Thousands of people have lined the streets to pay to pay their respects at the funeral of RMT leader Bob Crow, who died this month aged 52.
The Trade Union movement paid tribute to the union leader: a huge black banner with the words "Bob Crow 1961 - 2014 RIP Legend" was displayed at the gates of the cemetery.
Crow, who did after suffering a massive from a heart attack and aneurysm, was given a traditional East End style funeral procession, as his coffin was carried in a horse-drawn carriage from his house in Woodford, east London, to the City of London cemetery in Manor Park.
The coffin and the four horses were decorated in blue and white – the colours of Millwall FC, the football team Crow supported all his life – as well as the RMT logo.
As part of the tributes to Crow, posters commemorating his life were also seen displayed in tube stations across London.
The service for the 52-year-old was private, at the request of his family.

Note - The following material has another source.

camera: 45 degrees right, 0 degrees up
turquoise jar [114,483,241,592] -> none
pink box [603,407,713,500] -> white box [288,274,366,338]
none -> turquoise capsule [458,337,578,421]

A special event is planned in May Day in London for the former RMT leader.
Mick Cash, the RMT's senior assistant general secretary, said Crow's death had rocked the trade union movement across the world.

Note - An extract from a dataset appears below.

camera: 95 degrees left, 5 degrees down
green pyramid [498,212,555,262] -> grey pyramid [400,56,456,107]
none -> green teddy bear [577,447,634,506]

He added: "The thousands of messages of condolence from every part of the globe are a testament to the courage, leadership and strength that Bob shared with so many people.
"Whilst Bob Crow's funeral itself will be a strictly private affair, his friends and family recognise that many people will want to show their solidarity, respect and support, both on the day itself and on May Day. These arrangements give everyone a chance to play their part."
The RMT president, Peter Pinkney, added: "Bob's death leaves a massive gap in the lives of everyone who was fortunate enough to know him and represents a huge loss to the trade union and labour movement both in this country and internationally, and specifically, for the RMT members Bob led with such stunning success."